Top of Provided passage

IT: The 6T Industry that Silicon Valley Hardly Ever Thinks About
The Largest Market in Technology is Stuck in the Past
America | Tech | Opinion | Culture | Charts
In the tech industry, all the attention goes to the frontier. And why not? Companies like OpenAI, Anthropic, and Google are pushing the boundaries of what’s possible, and billions of dollars chase each and every new breakthrough. But the largest market within technology is far more prosaic than any of that; it’s IT and security services.
Every single organization of any size leverages technology, and this infrastructure needs constant maintenance and support. Not every organization has the ability or the desire to handle that internally. So there’s a massive global market for managed service providers, or MSPs: the companies that provide IT, security, and compliance services to the vast majority of the organizations you interact with every day, from school districts to SMBs to the dentist’s office down the street. Add it all up, and we’re talking about a massive industry. IT spend is projected to hit $6 trillion in 2026, and there are over 40,000 MSPs in the United States alone.
And yet, despite being the largest market in technology, it is the last to meaningfully innovate.
There’s a reason for this. This enormous market is built on a legacy operating model that hasn’t meaningfully changed in two decades. Most MSPs are slow-moving lifestyle businesses; the rest are being rolled up by private equity. In either case, very little structural investment goes into modernizing how IT services are actually delivered. Humans are still the connective tissue across fragmented systems and service layers, even as automation and intelligence have reshaped every other corner of the tech industry.
This has real consequences for the millions of organizations that depend on these services. Only 23 percent of SMBs report being satisfied with their IT providers, largely because of slow response times and a lack of innovation.
IT spend also scales way past where it needs to. Complexity accumulates: you hire one MSP for general IT, another for security, a third for compliance, maybe a fourth for procurement, and before long you’re managing a constellation of providers, each speaking their own language, none fully coordinating with the others.
This is the problem that Treeline exists to solve. We are building what we call the Modern IT Operating System: a fundamental reimagining of how IT services work, one that uses software and AI to bridge the gap between technology’s frontier and its biggest market.
To understand why this matters, and why nobody has done it before, you have to understand the false choice that most organizations face when it comes to IT infrastructure.
The false choice
You can build it yourself. Hire an IT manager, then a security specialist, then a compliance officer. Each role costs six figures plus benefits. Each hire takes months. The team that worked when you had 100 employees is overwhelmed when you have 300. You’re constantly recruiting potential hires, onboarding new employees, and managing turnover. And none of this is your company’s core function. For a $50 million company, the historical rule of thumb is to spend 3 to 5 percent of revenue on IT, security, and compliance: that’s about $1.5 to $2.5 million a year, much of it headcount. And that’s the optimistic lower bound.

Bottom of Provided passage
Top of Dataset records

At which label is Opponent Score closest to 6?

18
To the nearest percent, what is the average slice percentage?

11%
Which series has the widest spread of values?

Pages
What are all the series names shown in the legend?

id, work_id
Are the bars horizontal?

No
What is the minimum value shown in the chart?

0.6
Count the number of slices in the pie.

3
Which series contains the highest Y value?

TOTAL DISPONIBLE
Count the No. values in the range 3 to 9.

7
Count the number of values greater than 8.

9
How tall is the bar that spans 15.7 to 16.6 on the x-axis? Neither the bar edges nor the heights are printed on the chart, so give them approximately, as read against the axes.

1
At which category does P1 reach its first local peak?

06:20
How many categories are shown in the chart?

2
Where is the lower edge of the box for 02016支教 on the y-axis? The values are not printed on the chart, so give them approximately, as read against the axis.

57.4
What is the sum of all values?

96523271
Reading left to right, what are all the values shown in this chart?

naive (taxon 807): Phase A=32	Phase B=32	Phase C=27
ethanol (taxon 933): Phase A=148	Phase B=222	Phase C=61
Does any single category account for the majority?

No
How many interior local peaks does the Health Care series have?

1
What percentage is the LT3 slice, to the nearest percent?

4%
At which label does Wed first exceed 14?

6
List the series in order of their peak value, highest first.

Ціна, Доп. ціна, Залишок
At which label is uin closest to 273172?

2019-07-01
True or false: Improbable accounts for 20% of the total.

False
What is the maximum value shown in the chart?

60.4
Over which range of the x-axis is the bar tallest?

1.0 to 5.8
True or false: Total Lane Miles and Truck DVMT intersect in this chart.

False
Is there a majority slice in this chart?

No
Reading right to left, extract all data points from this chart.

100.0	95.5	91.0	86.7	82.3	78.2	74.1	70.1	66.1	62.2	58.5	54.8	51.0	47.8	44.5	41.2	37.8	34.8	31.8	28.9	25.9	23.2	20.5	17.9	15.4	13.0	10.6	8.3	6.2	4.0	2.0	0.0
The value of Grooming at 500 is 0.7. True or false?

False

Bottom of Dataset records

[Questions on the material]
**A)** According to the IT services article, what percentage of SMBs report being satisfied with their IT providers?
**B)** Return the passage of the IT services article from "Every single organization" to "to meaningfully innovate.", copied word for word.

[Solutions to the problems]
**A)** 23 percent

**B)**
Every single organization of any size leverages technology, and this infrastructure needs constant maintenance and support. Not every organization has the ability or the desire to handle that internally. So there’s a massive global market for managed service providers, or MSPs: the companies that provide IT, security, and compliance services to the vast majority of the organizations you interact with every day, from school districts to SMBs to the dentist’s office down the street. Add it all up, and we’re talking about a massive industry. IT spend is projected to hit $6 trillion in 2026, and there are over 40,000 MSPs in the United States alone.
And yet, despite being the largest market in technology, it is the last to meaningfully innovate.